**Exercise directions**
Your response must consist of one number: how many lines in this material contain the word "over".
++++++++++
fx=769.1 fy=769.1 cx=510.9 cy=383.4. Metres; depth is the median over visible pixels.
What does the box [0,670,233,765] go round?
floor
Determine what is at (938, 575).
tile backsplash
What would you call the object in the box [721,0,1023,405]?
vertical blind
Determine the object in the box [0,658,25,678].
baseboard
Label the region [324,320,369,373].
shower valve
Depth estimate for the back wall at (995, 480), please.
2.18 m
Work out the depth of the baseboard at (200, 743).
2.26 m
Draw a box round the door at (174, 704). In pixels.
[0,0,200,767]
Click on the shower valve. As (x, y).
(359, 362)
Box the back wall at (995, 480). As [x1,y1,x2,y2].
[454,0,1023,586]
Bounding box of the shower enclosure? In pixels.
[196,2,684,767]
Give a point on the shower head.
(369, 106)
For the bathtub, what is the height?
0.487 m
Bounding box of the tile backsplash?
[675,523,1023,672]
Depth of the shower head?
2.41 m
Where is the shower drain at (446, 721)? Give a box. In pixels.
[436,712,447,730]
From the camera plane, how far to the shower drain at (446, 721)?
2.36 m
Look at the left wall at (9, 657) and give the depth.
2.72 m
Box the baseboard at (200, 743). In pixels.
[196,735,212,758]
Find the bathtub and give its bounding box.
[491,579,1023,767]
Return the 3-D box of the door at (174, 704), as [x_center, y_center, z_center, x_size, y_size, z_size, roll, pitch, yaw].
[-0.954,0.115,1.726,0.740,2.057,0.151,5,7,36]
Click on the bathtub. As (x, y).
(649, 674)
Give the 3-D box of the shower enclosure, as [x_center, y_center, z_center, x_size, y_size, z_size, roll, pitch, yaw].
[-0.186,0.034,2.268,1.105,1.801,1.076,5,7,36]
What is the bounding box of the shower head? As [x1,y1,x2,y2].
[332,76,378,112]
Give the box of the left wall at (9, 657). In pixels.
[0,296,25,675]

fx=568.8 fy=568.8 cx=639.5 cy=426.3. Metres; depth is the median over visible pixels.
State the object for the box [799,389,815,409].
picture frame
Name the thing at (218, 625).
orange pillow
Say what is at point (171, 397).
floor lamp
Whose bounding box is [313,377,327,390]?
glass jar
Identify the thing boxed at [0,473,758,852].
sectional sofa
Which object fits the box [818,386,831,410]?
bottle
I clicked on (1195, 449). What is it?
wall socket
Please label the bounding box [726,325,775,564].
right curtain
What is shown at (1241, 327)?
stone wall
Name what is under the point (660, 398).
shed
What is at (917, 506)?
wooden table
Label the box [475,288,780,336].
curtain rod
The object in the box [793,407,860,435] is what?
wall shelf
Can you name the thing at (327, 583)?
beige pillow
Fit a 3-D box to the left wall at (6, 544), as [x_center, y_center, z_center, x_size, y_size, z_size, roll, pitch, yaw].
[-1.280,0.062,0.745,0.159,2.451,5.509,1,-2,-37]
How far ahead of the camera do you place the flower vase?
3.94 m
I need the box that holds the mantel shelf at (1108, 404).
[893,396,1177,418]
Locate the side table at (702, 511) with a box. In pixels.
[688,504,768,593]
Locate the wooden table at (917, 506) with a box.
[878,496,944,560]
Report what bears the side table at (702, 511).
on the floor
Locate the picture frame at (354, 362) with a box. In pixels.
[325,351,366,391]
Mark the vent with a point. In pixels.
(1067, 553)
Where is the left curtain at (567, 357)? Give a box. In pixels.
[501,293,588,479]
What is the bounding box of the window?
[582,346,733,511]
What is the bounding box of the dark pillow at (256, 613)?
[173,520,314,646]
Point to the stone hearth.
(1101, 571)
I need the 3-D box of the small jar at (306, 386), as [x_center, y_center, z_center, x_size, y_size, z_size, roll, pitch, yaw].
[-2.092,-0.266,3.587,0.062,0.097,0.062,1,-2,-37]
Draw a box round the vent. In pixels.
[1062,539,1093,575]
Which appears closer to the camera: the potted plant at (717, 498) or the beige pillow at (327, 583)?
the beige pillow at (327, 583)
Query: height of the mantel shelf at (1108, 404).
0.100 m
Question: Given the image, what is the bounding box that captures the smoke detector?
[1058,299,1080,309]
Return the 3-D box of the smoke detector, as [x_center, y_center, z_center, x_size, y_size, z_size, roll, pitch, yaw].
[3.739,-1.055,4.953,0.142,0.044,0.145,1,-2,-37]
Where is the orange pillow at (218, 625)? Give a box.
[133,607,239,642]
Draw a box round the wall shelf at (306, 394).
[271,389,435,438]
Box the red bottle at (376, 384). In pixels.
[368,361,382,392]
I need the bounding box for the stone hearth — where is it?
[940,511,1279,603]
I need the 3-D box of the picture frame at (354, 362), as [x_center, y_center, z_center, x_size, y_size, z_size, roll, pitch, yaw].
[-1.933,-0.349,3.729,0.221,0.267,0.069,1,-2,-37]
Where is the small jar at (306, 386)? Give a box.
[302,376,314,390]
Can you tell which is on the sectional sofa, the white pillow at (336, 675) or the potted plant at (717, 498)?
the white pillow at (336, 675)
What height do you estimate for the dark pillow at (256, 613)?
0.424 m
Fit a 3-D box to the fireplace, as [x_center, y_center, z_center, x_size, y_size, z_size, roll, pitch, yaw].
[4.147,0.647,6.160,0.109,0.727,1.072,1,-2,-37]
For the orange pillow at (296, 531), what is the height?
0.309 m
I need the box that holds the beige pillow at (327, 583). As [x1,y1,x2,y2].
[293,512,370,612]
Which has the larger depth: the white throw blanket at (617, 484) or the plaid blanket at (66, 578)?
++++++++++
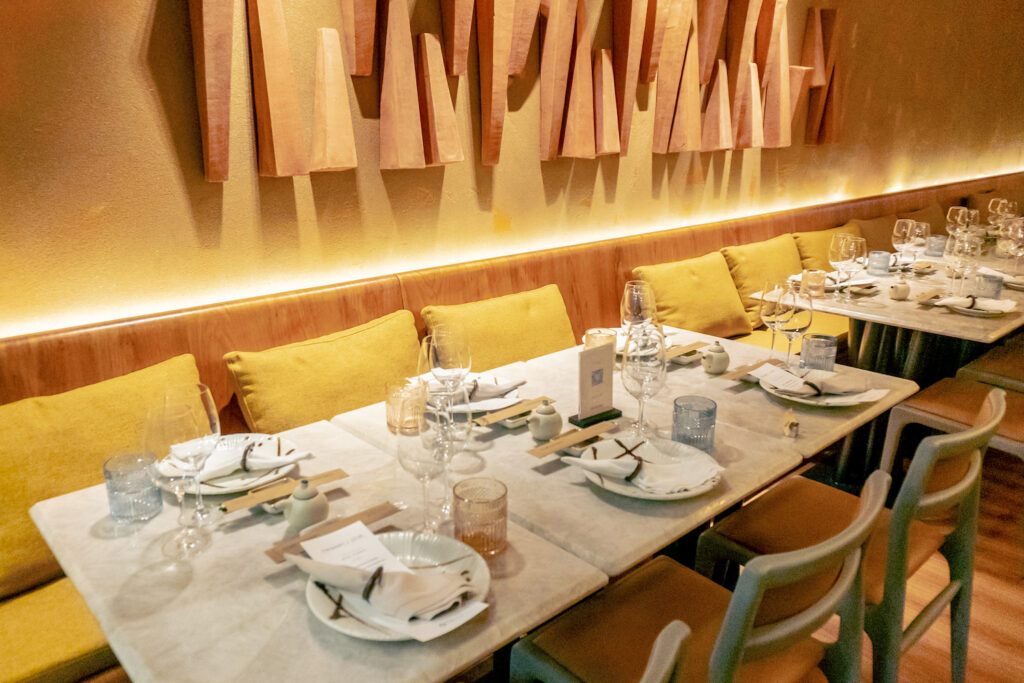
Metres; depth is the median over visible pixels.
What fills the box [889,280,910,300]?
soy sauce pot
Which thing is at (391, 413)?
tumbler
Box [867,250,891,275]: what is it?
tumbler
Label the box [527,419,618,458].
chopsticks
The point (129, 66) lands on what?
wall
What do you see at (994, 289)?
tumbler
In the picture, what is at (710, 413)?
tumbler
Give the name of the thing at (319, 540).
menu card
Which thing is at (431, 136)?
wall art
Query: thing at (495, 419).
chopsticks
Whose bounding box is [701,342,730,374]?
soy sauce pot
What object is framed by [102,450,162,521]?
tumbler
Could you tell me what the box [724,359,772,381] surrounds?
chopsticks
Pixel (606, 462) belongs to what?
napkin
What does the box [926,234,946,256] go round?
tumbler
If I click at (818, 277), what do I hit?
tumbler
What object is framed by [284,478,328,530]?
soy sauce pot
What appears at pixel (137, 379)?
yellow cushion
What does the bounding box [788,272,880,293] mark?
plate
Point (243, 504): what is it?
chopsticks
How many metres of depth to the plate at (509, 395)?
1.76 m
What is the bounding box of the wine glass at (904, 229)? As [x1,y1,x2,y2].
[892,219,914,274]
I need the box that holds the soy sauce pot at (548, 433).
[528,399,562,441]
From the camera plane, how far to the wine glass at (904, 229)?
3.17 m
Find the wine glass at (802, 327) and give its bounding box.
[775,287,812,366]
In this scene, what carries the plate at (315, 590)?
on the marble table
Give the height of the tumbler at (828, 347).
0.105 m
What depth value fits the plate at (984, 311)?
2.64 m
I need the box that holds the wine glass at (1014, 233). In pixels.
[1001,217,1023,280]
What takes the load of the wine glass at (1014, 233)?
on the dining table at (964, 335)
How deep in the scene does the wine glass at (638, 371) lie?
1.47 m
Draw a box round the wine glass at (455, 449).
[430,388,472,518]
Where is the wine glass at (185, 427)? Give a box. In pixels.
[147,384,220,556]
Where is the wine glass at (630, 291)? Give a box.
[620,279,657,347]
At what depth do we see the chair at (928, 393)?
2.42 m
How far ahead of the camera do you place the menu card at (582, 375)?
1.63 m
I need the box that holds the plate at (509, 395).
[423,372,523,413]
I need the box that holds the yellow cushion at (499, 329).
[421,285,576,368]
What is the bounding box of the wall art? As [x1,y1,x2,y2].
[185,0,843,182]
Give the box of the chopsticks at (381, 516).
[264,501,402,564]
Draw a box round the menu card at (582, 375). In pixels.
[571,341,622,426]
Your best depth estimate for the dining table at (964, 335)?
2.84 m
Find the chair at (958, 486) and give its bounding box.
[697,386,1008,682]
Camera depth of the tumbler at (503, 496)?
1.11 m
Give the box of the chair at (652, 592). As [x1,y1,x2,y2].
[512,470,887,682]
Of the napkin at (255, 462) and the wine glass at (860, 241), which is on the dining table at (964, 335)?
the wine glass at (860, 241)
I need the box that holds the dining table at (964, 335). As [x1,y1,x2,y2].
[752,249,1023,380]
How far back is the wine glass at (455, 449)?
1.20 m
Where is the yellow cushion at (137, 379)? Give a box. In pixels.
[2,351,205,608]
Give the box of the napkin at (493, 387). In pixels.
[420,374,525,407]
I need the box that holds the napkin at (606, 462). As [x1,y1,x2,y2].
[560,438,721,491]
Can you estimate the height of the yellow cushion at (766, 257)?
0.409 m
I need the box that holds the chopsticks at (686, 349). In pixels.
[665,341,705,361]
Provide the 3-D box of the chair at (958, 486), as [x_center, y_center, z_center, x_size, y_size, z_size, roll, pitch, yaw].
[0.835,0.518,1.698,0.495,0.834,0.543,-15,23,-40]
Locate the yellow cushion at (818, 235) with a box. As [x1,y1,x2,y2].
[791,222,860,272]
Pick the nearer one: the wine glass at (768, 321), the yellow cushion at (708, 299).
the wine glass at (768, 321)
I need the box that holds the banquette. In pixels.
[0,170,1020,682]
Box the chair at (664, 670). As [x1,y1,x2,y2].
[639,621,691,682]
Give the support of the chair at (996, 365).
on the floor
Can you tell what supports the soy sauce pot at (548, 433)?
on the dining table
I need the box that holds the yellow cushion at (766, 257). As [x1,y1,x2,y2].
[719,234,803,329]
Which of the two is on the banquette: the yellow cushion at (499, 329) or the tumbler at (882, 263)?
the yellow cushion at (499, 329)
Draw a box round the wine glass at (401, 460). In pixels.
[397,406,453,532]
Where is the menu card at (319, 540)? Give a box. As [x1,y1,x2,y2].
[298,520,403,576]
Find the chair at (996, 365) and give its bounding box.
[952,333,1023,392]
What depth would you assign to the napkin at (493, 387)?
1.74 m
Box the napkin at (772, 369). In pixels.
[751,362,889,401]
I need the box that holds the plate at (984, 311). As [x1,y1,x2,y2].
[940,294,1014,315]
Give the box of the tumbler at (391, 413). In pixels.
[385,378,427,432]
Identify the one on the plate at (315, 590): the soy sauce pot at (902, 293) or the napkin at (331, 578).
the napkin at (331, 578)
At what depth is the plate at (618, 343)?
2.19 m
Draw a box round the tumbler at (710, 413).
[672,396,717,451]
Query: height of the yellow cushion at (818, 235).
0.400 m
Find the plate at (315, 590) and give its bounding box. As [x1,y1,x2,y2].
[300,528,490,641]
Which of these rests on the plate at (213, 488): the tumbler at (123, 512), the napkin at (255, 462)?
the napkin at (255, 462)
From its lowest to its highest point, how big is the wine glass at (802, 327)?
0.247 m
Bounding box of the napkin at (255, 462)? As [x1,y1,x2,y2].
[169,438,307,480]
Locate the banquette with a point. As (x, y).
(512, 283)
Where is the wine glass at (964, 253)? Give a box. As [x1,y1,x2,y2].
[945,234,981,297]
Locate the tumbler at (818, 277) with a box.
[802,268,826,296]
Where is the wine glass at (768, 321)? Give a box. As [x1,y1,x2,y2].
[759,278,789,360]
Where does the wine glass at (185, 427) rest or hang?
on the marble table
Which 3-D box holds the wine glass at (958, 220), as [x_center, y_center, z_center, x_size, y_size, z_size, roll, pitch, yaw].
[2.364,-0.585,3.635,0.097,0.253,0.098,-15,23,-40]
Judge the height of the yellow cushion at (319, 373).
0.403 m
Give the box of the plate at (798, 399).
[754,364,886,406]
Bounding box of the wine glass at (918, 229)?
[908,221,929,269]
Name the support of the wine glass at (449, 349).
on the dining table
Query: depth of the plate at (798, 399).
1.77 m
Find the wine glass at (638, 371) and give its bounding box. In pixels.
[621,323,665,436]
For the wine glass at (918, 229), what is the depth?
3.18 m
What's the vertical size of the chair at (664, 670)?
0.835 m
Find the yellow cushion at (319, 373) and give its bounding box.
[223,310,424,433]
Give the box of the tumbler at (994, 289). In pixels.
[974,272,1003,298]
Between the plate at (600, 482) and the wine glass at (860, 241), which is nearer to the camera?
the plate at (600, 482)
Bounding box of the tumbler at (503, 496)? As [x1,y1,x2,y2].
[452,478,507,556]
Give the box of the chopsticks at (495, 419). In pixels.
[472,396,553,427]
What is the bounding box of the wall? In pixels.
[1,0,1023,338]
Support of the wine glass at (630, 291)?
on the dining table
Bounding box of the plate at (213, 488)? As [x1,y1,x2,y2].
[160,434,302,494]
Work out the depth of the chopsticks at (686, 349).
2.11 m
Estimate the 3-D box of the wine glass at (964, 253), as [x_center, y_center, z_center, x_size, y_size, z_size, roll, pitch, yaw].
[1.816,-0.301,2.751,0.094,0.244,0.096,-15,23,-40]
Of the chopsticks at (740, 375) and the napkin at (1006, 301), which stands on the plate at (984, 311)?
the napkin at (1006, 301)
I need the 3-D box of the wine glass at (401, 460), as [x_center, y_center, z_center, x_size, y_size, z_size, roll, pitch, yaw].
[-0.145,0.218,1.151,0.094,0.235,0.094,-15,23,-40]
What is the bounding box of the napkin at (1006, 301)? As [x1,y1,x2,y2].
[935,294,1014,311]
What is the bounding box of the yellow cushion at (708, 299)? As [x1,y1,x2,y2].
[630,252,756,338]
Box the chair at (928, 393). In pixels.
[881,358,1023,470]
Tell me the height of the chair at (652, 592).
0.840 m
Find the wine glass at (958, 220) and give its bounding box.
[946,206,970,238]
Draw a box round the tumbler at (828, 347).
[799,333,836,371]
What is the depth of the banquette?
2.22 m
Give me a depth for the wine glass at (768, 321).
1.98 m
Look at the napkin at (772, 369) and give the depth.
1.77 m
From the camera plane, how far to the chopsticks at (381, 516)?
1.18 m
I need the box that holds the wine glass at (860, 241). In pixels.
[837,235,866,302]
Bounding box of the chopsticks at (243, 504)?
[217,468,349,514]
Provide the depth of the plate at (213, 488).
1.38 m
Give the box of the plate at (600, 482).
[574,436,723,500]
++++++++++
**Result of the task**
3